Teigen’s jab was in reference to the 2019 college admissions scandal, in which some of the parents involved photoshopped their children participating in sports to increase their odds of admission. Loughlin and her husband Mossimo Giannulli were among more than a dozen high-profile parents involved in the scandal, paying ringleader William “Rick” Singer $500,000 to ensure that their daughters would get into the University of Southern California as crew recruits. But alas, neither of their daughters participated in the sport at all.

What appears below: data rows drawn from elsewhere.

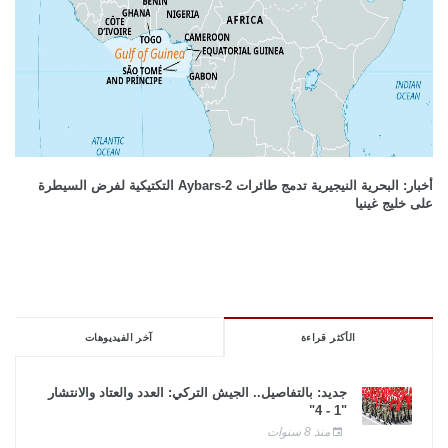
أخبار: البحرية النيجيرية تدمج طائرات Aybars-2 التكتيكية لفرض السيطرة
على خليج غينيا
الأكثر قراءة
آخر الفيديوهات
جديد: بالتفاصيل.. الجيش التركي: العدد والعتاد والانتشار
"1 - 4"
منذ 8 سنوات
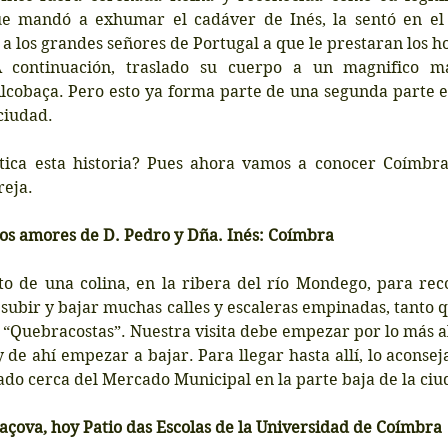
e mandó a exhumar el cadáver de Inés, la sentó en el t
 a los grandes señores de Portugal a que le prestaran los h
 continuación, traslado su cuerpo a un magnifico ma
lcobaça. Pero esto ya forma parte de una segunda parte e
ciudad.
ica esta historia? Pues ahora vamos a conocer Coímbra 
reja.
los amores de D. Pedro y Dña. Inés: Coímbra
to de una colina, en la ribera del río Mondego, para reco
subir y bajar muchas calles y escaleras empinadas, tanto q
a “Quebracostas”. Nuestra visita debe empezar por lo más al
 de ahí empezar a bajar. Para llegar hasta allí, lo aconsejab
ado cerca del Mercado Municipal en la parte baja de la ciu
açova, hoy Patio das Escolas de la Universidad de Coímbra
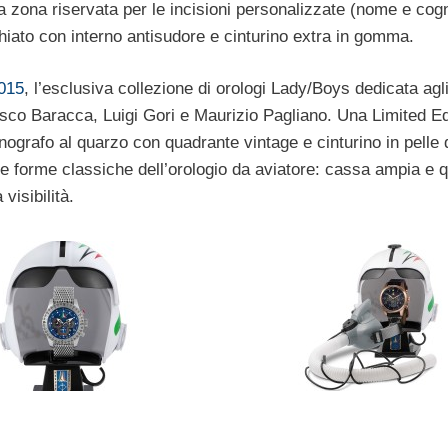
una zona riservata per le incisioni personalizzate (nome e co
chiato con interno antisudore e cinturino extra in gomma.
015
, l’esclusiva collezione di orologi Lady/Boys dedicata agl
esco Baracca, Luigi Gori e Maurizio Pagliano. Una Limited Ed
ografo al quarzo con quadrante vintage e cinturino in pelle 
 le forme classiche dell’orologio da aviatore: cassa ampia e q
visibilità.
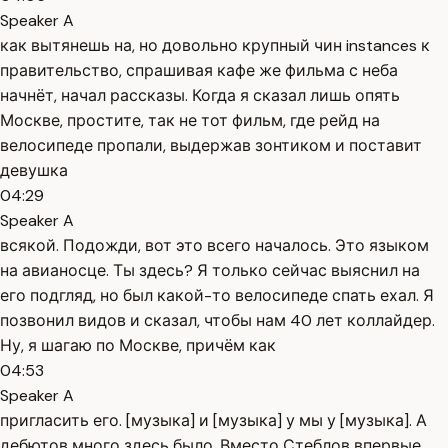
Speaker A
как вытянешь на, но довольно крупный чин instances к
правительство, спрашивая кафе же фильма с неба
начнёт, начал рассказы. Когда я сказал лишь опять
Москве, простите, так не тот фильм, где рейд на
велосипеде пропали, выдержав зонтиком и поставит
девушка
04:29
Speaker A
всякой. Подожди, вот это всего началось. Это языком
на авианосце. Ты здесь? Я только сейчас выяснил на
его подгляд, но был какой-то велосипеде спать ехал. Я
позвонил видов и сказал, чтобы нам 40 лет коллайдер.
Ну, я шагаю по Москве, причём как
04:53
Speaker A
пригласить его. [музыка] и [музыка] у мы у [музыка]. А
дебютов много здесь было. Вместо Стеблов впервые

Despite attempting to bribe the college, Loughlin never photoshopped images of her daughters rowing. She did, however, submit photos to Singer of them using rowing machines at the gym, which Singer then submitted as part of their applications. Ultimately, the parents involved in the scandal were caught, and Loughlin and Giannulli pleaded guilty to one count of conspiracy to commit wire fraud and mail fraud. Loughlin was sentenced to two months in prison, while Giannulli received a six-month sentence.
Olivia Jade, Loughlin’s youngest daughter and a well-known YouTube star, opened up about the scandal for the first time in December 2020 on Red Table Talk. The influencer told hosts Jada Pinkett Smith, Adrienne Banfield-Norris, and Willow Smith about the moment she found out about her parents’ crimes and how she coped with the backlash. “I knew any second, everyone was going to know too if they didn't already,” Olivia recalled, explaining that she was on spring break when she first found out. “I remember freezing and feeling so ashamed, I went home and hid myself for probably three or four months.”
After revealing that she never returned to USC because she was too embarrassed, Olivia said that, at the time, she didn’t really understand what her parents did and why it was such a big deal. “To be honest, I wasn't angry,” she said. Elsewhere in the interview, she issued an apology for failing to recognize her privilege. “I just want to apologize for contributing to these social inequalities, even though I didn't realize it at the time,” she said.
The social star closed out the interview with an honest note about life after the scandal. “It's been hard,” she admitted. “I think for anybody no matter what the situation is, you don't want to see your parents go to prison. But also I think it’s necessary for us to move on and move forward.”